A woman furtively leaves her marital bed at dead of night in a hill-top, bay-view, hi-tech luxury mansion. She gets away from her soon-pursuing husband by the skin of her teeth and we soon learn in the aftermath that said husband was a control-freak, obsessively watching her every move. And if you look carefully, that he's seriously into optics and the like, remember that. Next thing, she's told by hubby's lawyer brother that he's been killed and she's been left his fortune. So she moves in with her cop pal and his college-age daughter and in relief, starts splashing the cash, but she just can't shake the feeling that her old man is still around and actually isn't dead at all.

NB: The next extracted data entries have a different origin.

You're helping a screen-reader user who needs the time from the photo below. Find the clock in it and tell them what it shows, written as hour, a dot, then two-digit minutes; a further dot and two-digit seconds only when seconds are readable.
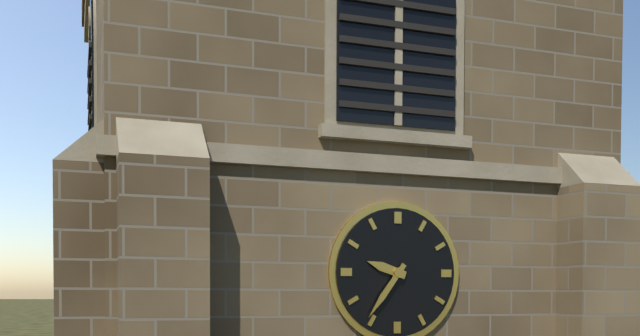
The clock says 9.36
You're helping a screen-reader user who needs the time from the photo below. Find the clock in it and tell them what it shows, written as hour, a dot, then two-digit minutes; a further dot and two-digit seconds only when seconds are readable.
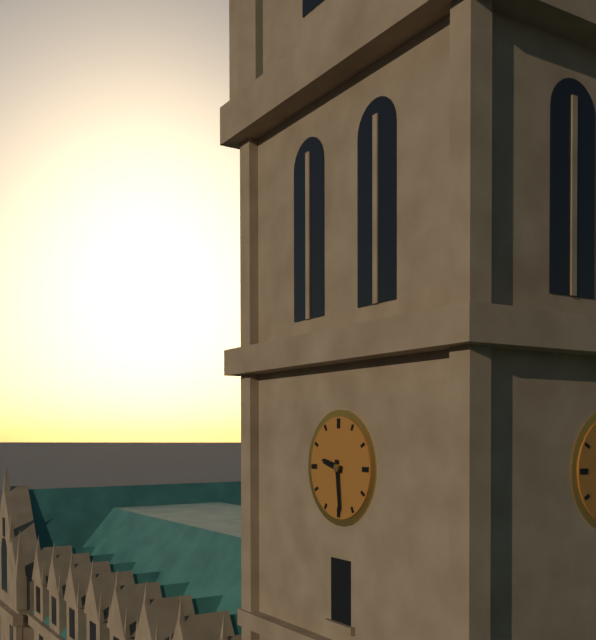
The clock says 9.29
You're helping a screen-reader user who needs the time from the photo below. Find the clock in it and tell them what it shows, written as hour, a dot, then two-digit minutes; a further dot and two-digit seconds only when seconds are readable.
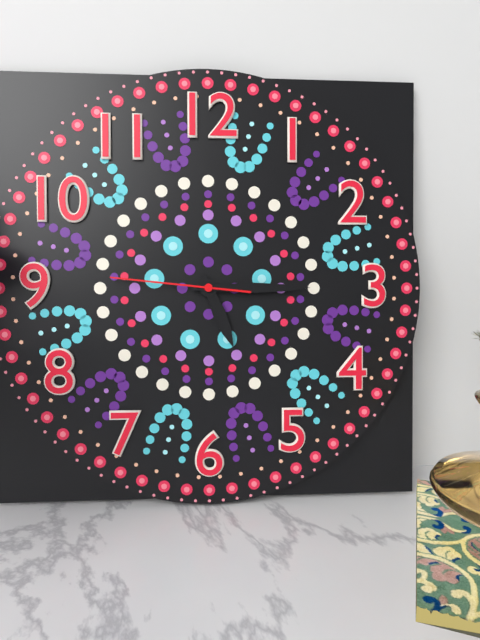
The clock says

From this set-up, the film could really have gone one of two or three ways, either as a realistically presented psychological thriller with her out-of-sight ex using his power and influence to disrupt her life while keeping well away from her, or even as a study in paranoia with the wife suffering some kind of breakdown and just imagining all the crazy things happening to her or it could of course go the full H.G. Wells and set the psycho-spouse up as a mirror-suited (remember what I said about his interest in all things optical?) killing-machine, rendering him invisible, out to get her back under his control which plan he puts into motion by firstly framing her for the murder of her own sister just for starters, as you would. Guess which way it goes?
So sure enough we get all the cliched, seen-'em-before silly-looking scenes of people fighting and getting beating up by an invisible enemy and lots of static, subjective camera-shots looking at inanimate objects and inviting the viewer to join the connecting dots.

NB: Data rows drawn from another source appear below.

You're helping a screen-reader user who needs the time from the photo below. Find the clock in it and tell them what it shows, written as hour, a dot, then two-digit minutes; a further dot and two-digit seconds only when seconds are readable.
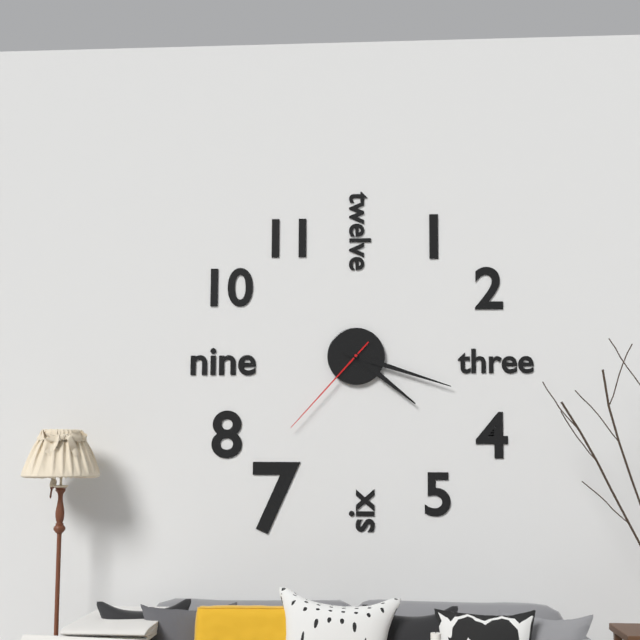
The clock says 4.18.37
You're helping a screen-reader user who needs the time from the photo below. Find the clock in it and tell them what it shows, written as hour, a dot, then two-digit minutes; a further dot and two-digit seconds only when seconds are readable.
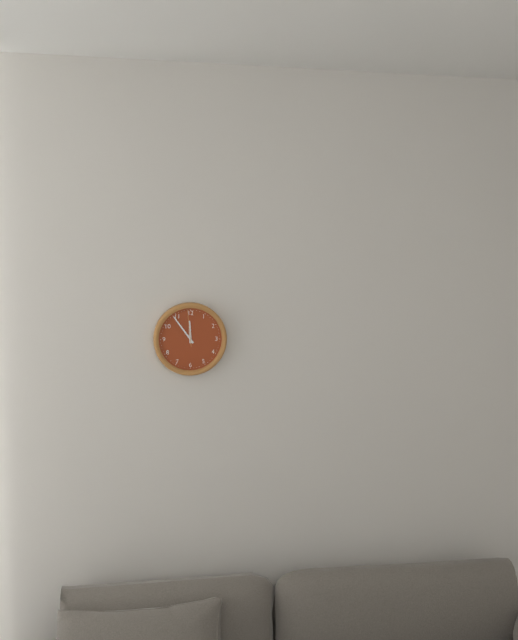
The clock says 11.54
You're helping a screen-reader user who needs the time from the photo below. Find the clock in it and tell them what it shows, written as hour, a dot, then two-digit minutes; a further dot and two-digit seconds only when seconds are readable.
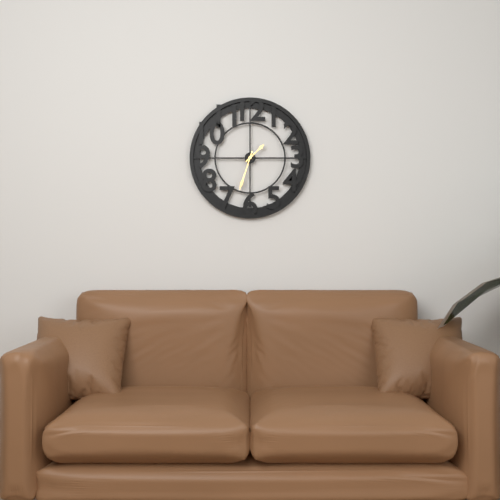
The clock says 1.33
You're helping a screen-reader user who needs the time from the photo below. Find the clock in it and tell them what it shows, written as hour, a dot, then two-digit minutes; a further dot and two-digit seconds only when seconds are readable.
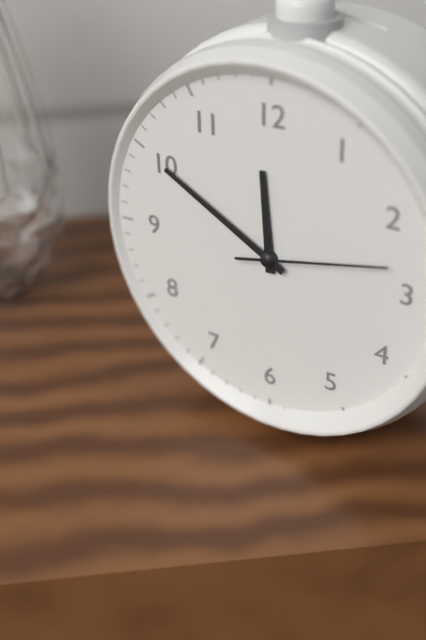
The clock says 11.50.13
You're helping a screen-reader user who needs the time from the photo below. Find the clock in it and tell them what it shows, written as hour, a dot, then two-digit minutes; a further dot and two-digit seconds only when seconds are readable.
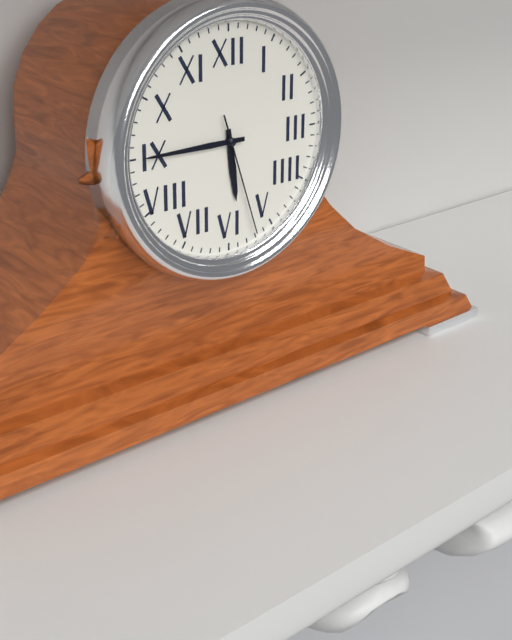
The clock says 5.45.27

Elisabeth Moss as the persecuted wife, gets to bring out her scared, angry and mad faces as the body count increases and the situations become even more ridiculous and predictable. Not that she takes all the mayhem happening around her lying down, oh no, she sure enough overcomes her terror, finds her inner Sarah Connor and decides to fight back leading to a final reckoning back at their old house. For me, she does a good job of staying in character without once breaking out into fits of laughter at all that's going on, especially when her stalker turns out to resemble a now-you-see-him, now-you-don't super-villain running around in a costume that, when revealed, makes him look like Spider Man.

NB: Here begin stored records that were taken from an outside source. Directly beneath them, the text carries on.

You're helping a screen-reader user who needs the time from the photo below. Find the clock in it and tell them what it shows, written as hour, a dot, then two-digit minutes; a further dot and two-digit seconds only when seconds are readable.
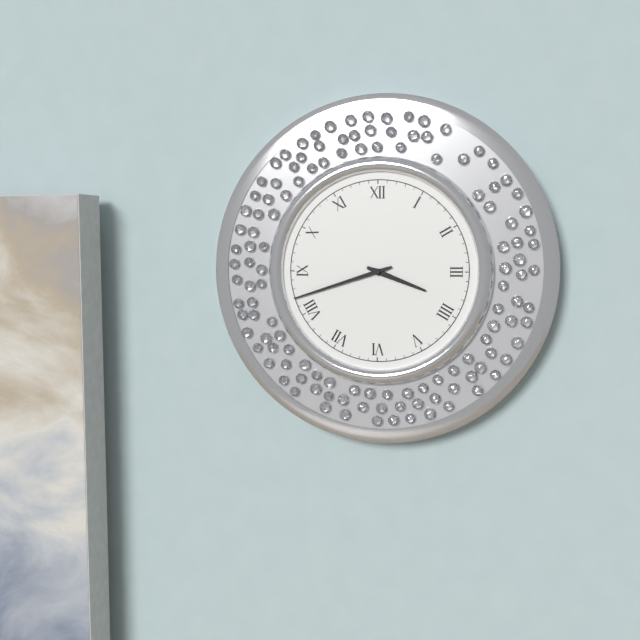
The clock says 3.42
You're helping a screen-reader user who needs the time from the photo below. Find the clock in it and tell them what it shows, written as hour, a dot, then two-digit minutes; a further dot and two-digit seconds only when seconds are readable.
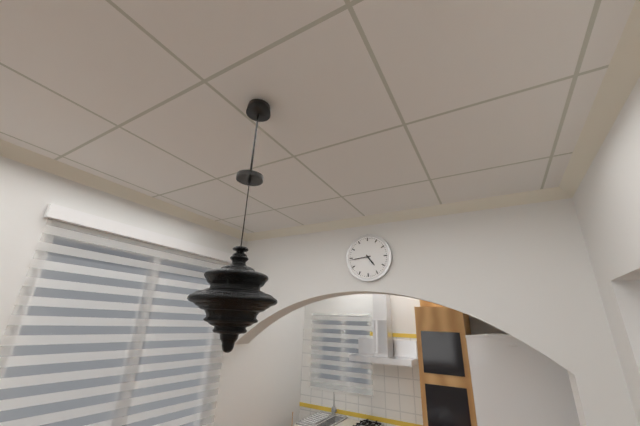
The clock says 4.44
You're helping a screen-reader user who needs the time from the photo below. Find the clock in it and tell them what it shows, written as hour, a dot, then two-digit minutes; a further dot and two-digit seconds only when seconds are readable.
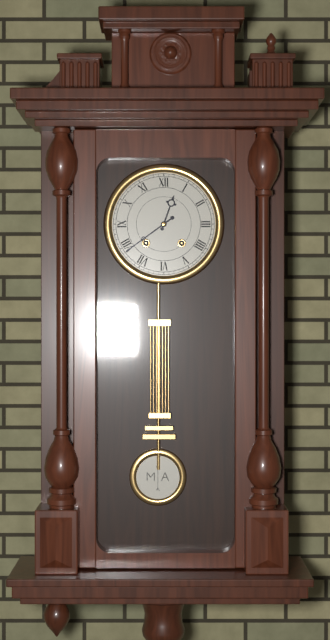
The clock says 12.39
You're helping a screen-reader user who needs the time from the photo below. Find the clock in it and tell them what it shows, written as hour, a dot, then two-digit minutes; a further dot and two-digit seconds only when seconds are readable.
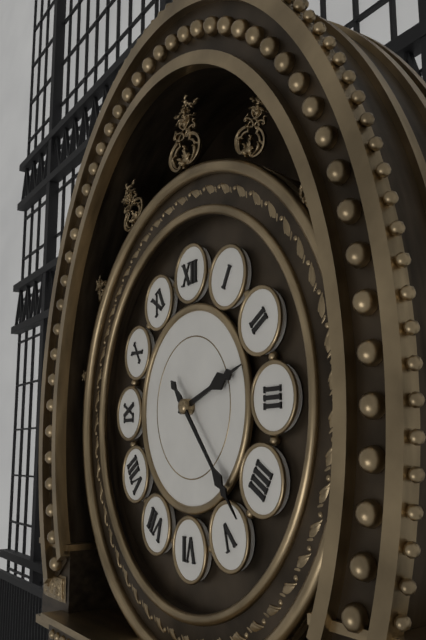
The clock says 2.23
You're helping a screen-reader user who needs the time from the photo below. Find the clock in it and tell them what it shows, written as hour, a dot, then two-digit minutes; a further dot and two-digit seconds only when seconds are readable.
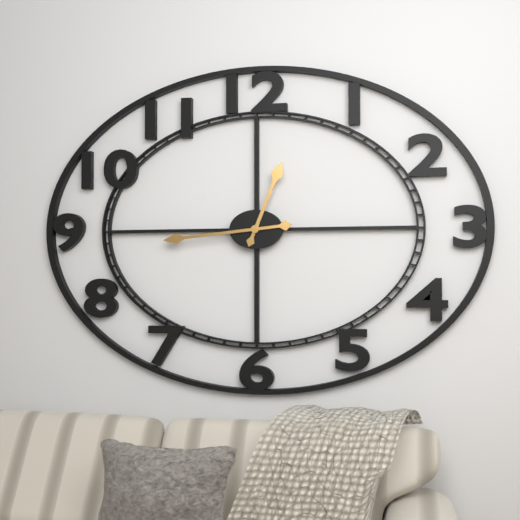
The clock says 12.44
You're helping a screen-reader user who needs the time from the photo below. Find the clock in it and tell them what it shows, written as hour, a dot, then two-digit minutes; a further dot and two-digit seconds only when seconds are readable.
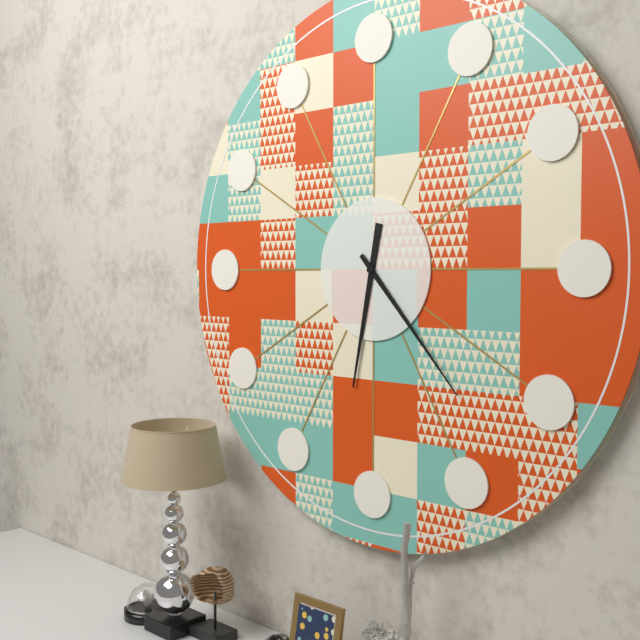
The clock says 6.23
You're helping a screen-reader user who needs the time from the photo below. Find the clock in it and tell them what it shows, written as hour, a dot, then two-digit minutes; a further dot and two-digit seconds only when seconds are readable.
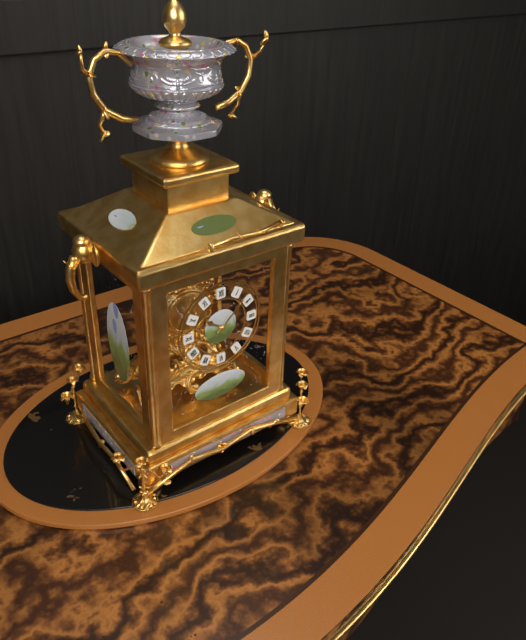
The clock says 10.08
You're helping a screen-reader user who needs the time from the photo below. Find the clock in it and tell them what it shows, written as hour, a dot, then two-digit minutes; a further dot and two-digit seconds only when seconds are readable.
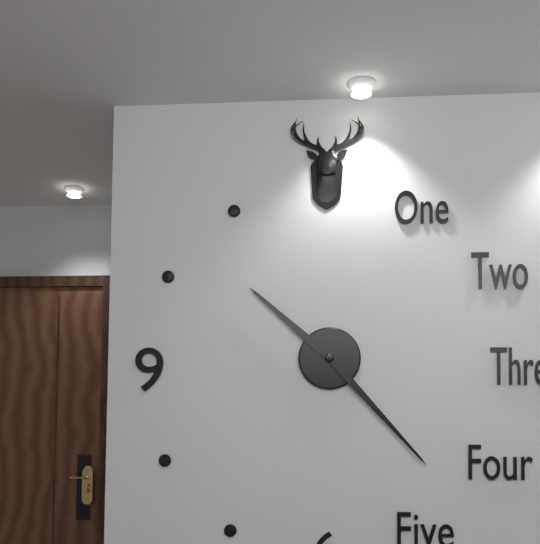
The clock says 10.23
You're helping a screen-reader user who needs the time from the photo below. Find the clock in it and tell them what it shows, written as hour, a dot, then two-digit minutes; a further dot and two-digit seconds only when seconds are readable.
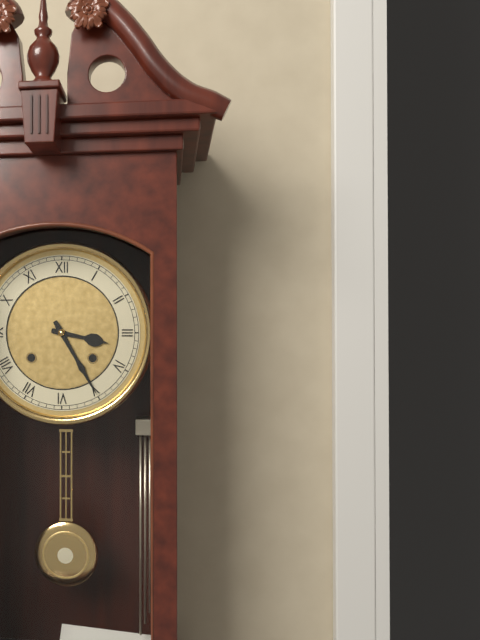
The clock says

I just found it all very predictable, weakly-characterised, mildly absurd film entertainment. For one thing, I thought the editing poor with jumps to scenes with little or no explanation. Once I sussed how the film was playing all the carefully arranged attempts at dramatic tension evaporated so that I couldn't even be bothered to shout "He's behind, in front of, to the left or right of you or wherever he was!" at the screen.
Sorry, with its transparent characters and see-through narrative, I just couldn't see what all the fuss was about here.